De Smolensko, Rusia, llegaron 19 campesinos mordidos por un lobo rabioso 19 días antes, algunos de ellos terriblemente mutilados estaban condenados a una muerte segura por los días transcurridos desde que fueron mordidos. Pasteur no comía ni dormía, hasta que se decidió a correr un riesgo enorme. En París, no se hablaba de otra cosa, por la mañana y por la tarde inyectaron a los rusos Pasteur y sus jóvenes ayudantes, Roux y Chamberland, para recuperar el tiempo perdido. Un clamor entusiasta se elevó, por fin, en honor a Pasteur, toda Francia, todo el mundo entero, entonó un canto de agradecimiento, la maravillosa vacuna salvó a todos los campesinos condenados, menos a tres, debido a sus terribles heridas.

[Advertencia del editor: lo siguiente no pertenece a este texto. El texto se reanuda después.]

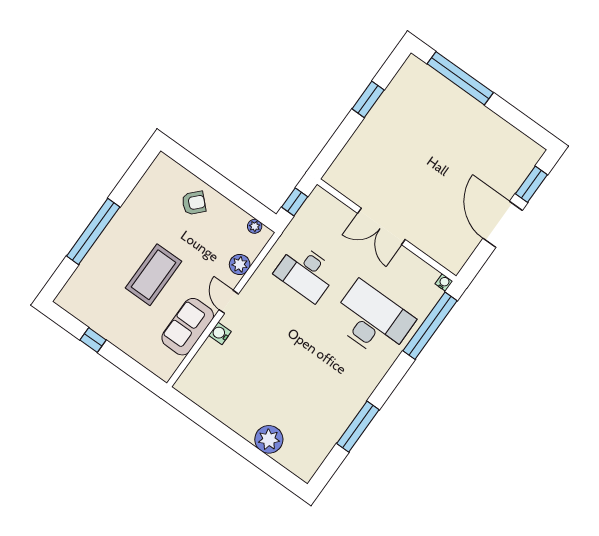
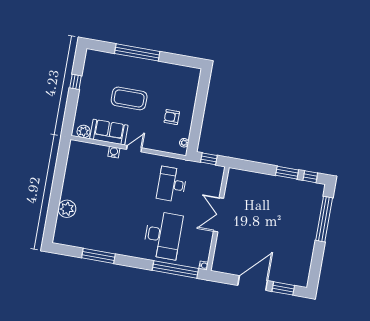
window: (390, 69) -> (310, 177), added
armchair: (194, 203) -> (172, 117), moved, turned 136
plant: (240, 264) -> (84, 131), moved

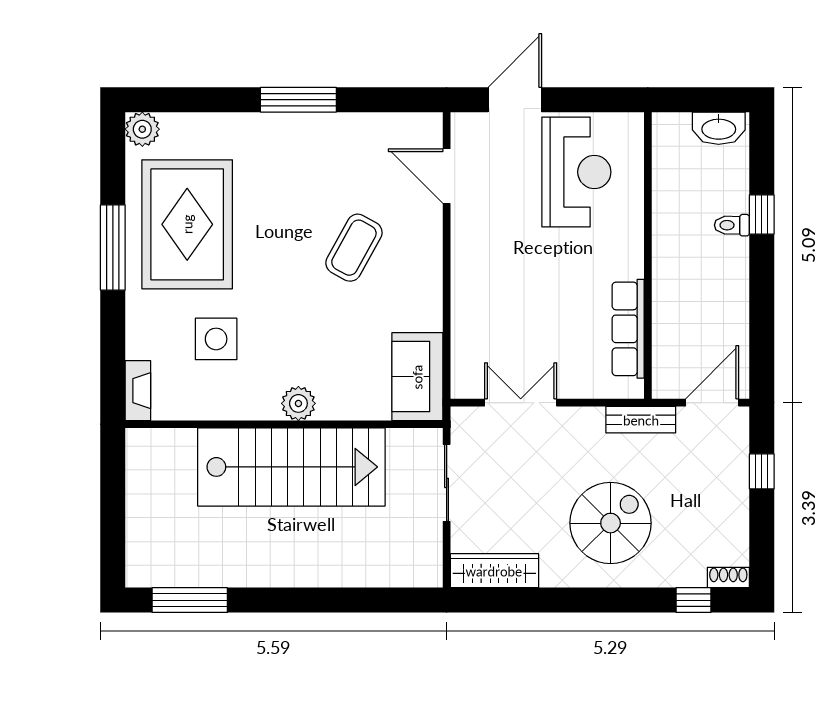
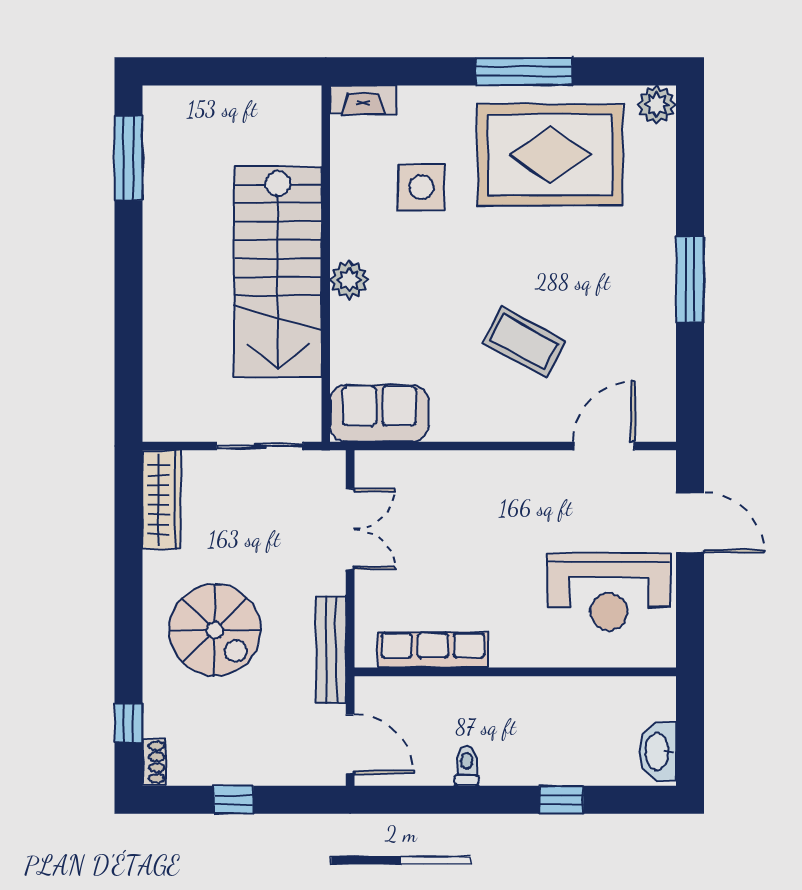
toilet: (732, 225) -> (467, 766), moved
bench: (641, 420) -> (331, 650), width x1.36
window: (762, 471) -> (233, 800), moved

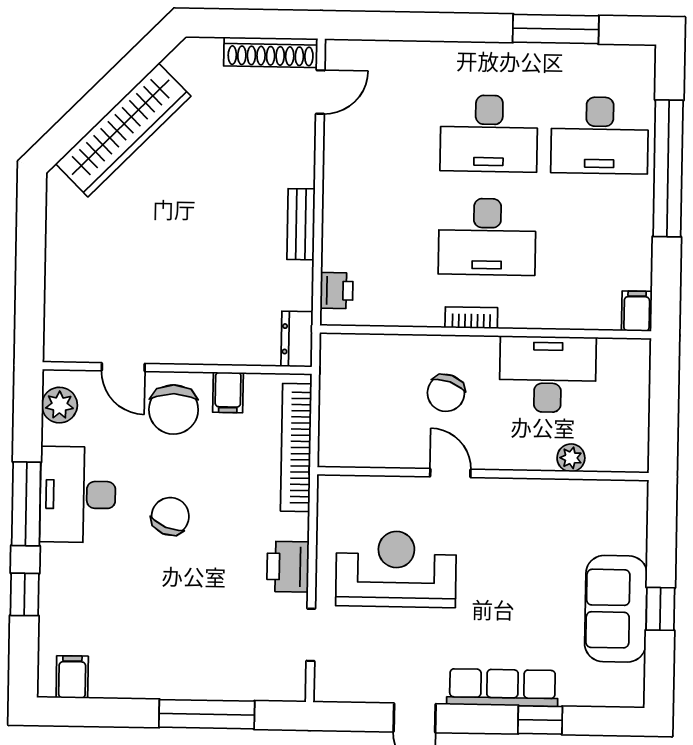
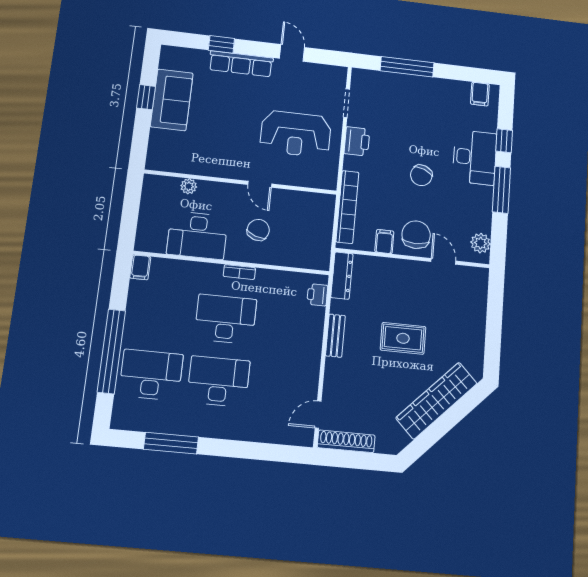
rug: (186, 229) -> (403, 338), added
dresser: (297, 339) -> (342, 276), width x1.44
desk: (78, 495) -> (475, 157), moved

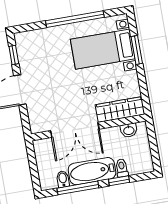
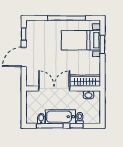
double door: (75, 130) -> (54, 88), swing flipped

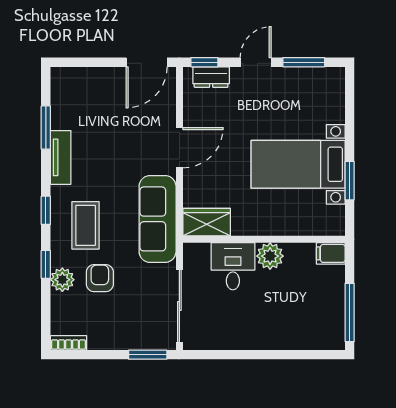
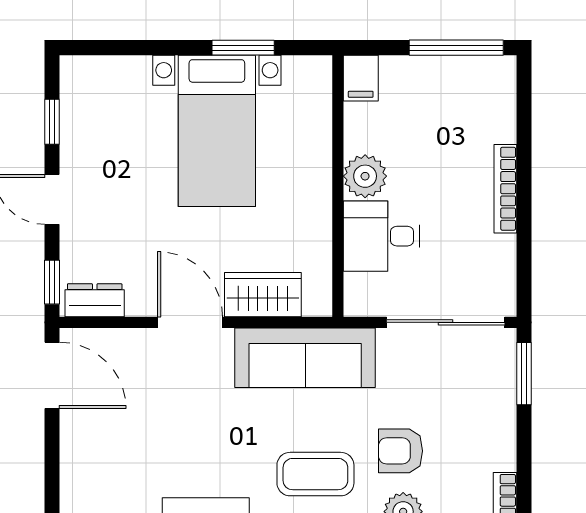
window: (304, 62) -> (52, 122), width x0.67
dresser: (211, 77) -> (95, 300), moved, turned -90
wardrobe: (207, 222) -> (263, 295), moved, turned 90
bookcase: (262, 343) -> (505, 189), added

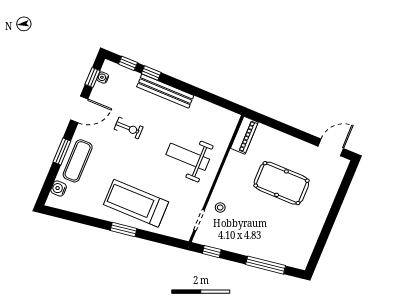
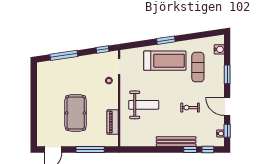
door: (79, 109) -> (227, 106), hinge flipped
window: (282, 127) -> (90, 149), added
piano: (244, 135) -> (113, 122), moved
exercise mat: (78, 161) -> (198, 67), moved
pool table: (281, 183) -> (76, 113), turned 90

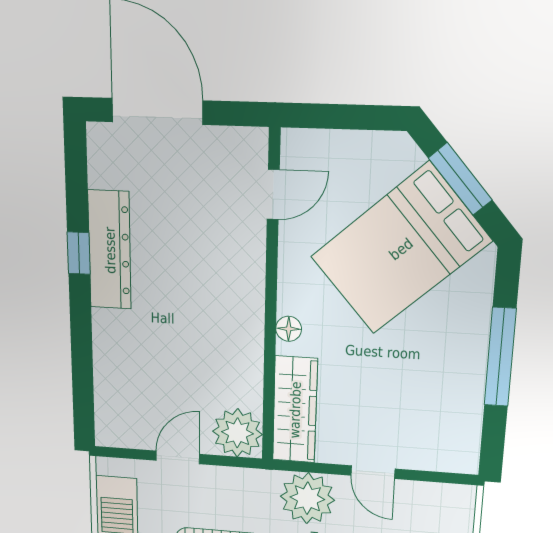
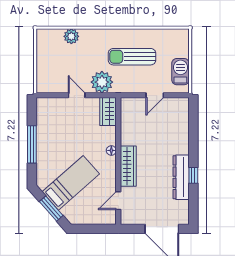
bed: (401, 249) -> (71, 183), width x0.67
wardrobe: (245, 286) -> (128, 166), added
wardrobe: (295, 410) -> (108, 111), width x0.67
plant: (237, 433) -> (131, 107), removed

Al regresar los campesinos a Rusia, fueron recibidos con el respeto que inspira a los enfermos desahuciados curados por un hombre milagroso. El zar de Rusia envió a Pasteur la cruz de diamantes de Santa Ana y cien mil francos para empezar la construcción del edificio de la calle Dulot, morada de los más eminentes científicos y ahora conocido como Instituto Pasteur.
Con motivo de su septuagésimo aniversario en 1892, le fue entregada la medalla de oro celebrada en la Sorbona de Paris. Se presentó una hermosa apoteosis cuando Pasteur se dirigió al público, que las paredes del recinto temblaban de las ovaciones, pero ya no tenía aquella voz con la que había tenido tantas discusiones apasionadas con sus detractores, y fue su hijo quien leyó el discurso, palabras que por cierto fueron las últimas que se escucharon como un himno a la esperanza.
"No os dejéis corromper por un escepticismo estéril y deprimente: no os desalentéis ante la tristeza de ciertas horas que pasan sobre las naciones. Vivid en la serena paz de los laboratorios y de las bibliotecas. Preguntaos primero: ¿Qué he hecho por instruirme? Y después, a medida que vayáis progresando: ¿Qué he hecho por mi patria? Hasta que llegue el día en que podáis tener la íntima satisfacción de pensar en que habéis contribuido de alguna manera al progreso y al bienestar de la humanidad".
De esta manera, recordamos con esta sencilla columna a un gigante de la Humanidad a 131 años de sus más grandes legados.